■ PROBLEM DETAILS ■
Below are lines of data; restate word for word those running from the line containing "lennujaamas ilma deposiidita" to the line containing "auto rentimiseks AÜE-s?", inclusive, and no others.

■ PROVIDED DATA ■
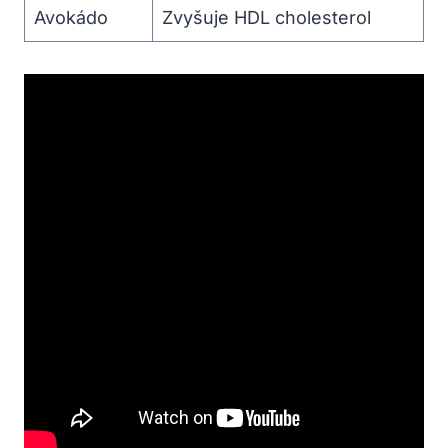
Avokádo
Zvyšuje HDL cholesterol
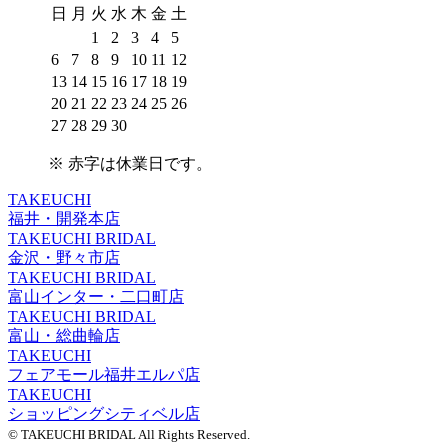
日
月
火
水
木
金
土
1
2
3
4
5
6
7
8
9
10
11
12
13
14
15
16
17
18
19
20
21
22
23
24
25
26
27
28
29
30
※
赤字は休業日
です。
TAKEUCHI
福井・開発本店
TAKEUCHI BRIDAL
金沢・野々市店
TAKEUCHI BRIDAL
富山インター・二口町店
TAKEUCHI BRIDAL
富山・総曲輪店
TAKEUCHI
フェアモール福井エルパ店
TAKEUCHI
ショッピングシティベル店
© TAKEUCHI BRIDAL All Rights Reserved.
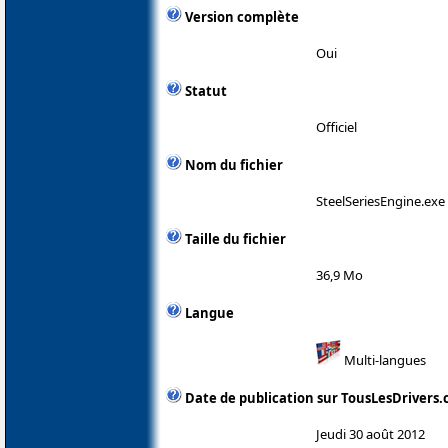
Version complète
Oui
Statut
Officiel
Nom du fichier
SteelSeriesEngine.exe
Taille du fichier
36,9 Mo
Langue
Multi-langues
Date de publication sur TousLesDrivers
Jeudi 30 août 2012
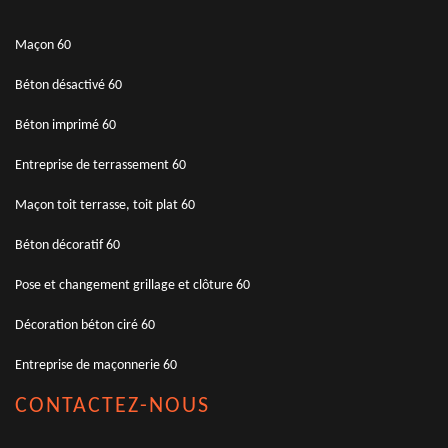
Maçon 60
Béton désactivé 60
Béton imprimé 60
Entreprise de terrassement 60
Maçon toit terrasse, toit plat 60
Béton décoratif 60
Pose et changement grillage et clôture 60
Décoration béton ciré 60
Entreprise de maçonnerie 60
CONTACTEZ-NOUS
---
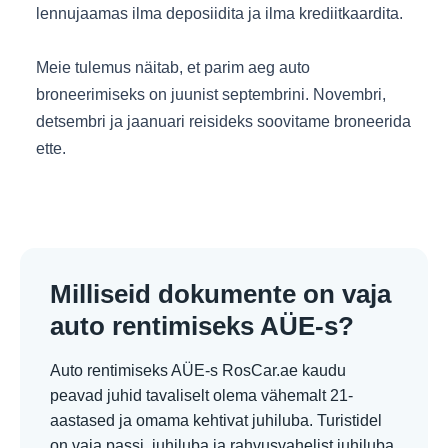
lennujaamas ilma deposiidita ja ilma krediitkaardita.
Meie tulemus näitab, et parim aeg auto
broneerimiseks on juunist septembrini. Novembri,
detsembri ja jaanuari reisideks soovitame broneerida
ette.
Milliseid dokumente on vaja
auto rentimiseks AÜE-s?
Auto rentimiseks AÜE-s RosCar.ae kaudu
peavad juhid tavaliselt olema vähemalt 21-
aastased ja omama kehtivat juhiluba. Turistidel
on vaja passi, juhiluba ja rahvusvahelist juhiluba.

■ TASK RESULT ■
lennujaamas ilma deposiidita ja ilma krediitkaardita.
Meie tulemus näitab, et parim aeg auto
broneerimiseks on juunist septembrini. Novembri,
detsembri ja jaanuari reisideks soovitame broneerida
ette.
Milliseid dokumente on vaja
auto rentimiseks AÜE-s?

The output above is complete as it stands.